The negative effects on mood could exacerbate unhealthy dietary patterns and eating disorders. Furthermore, it's rare that teenagers are doing one thing to achieve weight loss, Akabas explains. These supplements may be combined with diuretics, purging, and anorexia among other tactics.
"Short-term weight loss should never be a health goal for an adolescent," Marczinski says. “Use of these products also do not promote a long-term view of health that includes regular exercise and maintaining a healthy diet."
There’s some evidence raspberry ketones also increase metabolic rate, but only in extremely high doses. Any quantity that would make a measurable difference would likely cost hundreds of dollars and be impractical to consume, as well as come along with extra calories and salt, Ludwig explains.
Ingesting these ingredients can lead to relatively minor side effects like digestive issues, sleep disruption, jitters, and elevated blood pressure, to more severe consequences, like heart attacks and liver damage.
Metabolism is a catch-all term in the world of wellness: Everyone wants to harness, ramp up, boost, and rev their metabolism as part of the eternal quest to slim down or gain energy. Teenagers aren’t the only ones trying to speed up their metabolism: Goop sells a 90 dollar “High School Genes” supplement pack aimed at women frustrated by their “slowing” metabolisms.
"If it's too good to be true, it isn't true."
In reality, human metabolism isn’t a system you can easily hack: It’s the chain of chemical reactions that occur as the body converts food or drinks to energy. Our metabolism makes the body’s basic functions possible — breathing, thinking, circulating blood, and repairing cells in the body.
Human metabolism is dynamic and individual to each person, influenced by their body size and composition, sex, and age. Metabolism tends to slow down later in life because people often lose muscle and accumulate fat as they age: Muscle burns more calories at rest than fat does, so metabolic rate tends to slow with less muscle in the body. That’s why heavier-set people tend to have higher metabolic rates, too.
The only tested ways to boost metabolism? Exercise, physical activity, and strength training. Working out can trigger an “afterburn,” upping metabolic rate for a few hours after a session.
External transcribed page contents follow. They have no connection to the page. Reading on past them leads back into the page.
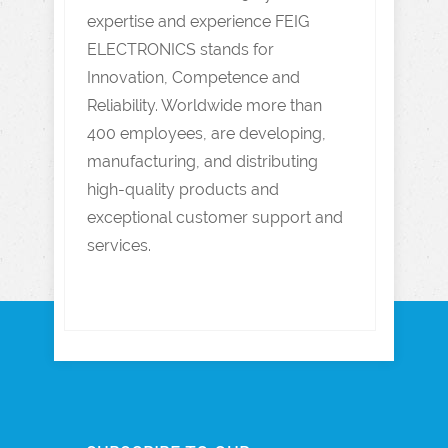
expertise and experience FEIG
ELECTRONICS stands for
Innovation, Competence and
Reliability. Worldwide more than
400 employees, are developing,
manufacturing, and distributing
high-quality products and
exceptional customer support and
services.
Meanwhile, strength training helps build muscles and fight against muscle loss.
Supplements like metabolism drops, in contrast, present as fitness short-cuts, offering a quick, convenient way for people to bypass these daily habits — all while introducing ingredients that could be doing more harm than good, Ludwig says.
Skip the shortcuts
Ultimately, scientists don't know supplements like these will affect people, both in the short and long term. It's also not known how their ingredients may interact with other drugs, like antidepressants or ADHD medications.
Even though there’s missing science, influencers’ first-hand reviews are still prompting teenagers and adults to try metabolism boosters: Dao’s “Skinny Drops” are currently at low-stock on their site, indicating high demand, despite the unknown risks.
“All of these things look attractive to all of us at any age, and we're incredibly vulnerable and susceptible to scams,” Akabas says. It’s not just teenagers.
At the end of the day, adolescents and older consumers need to be skeptical and do their research before taking any supplement, Akabas says. They can’t rely on producers to keep them safe.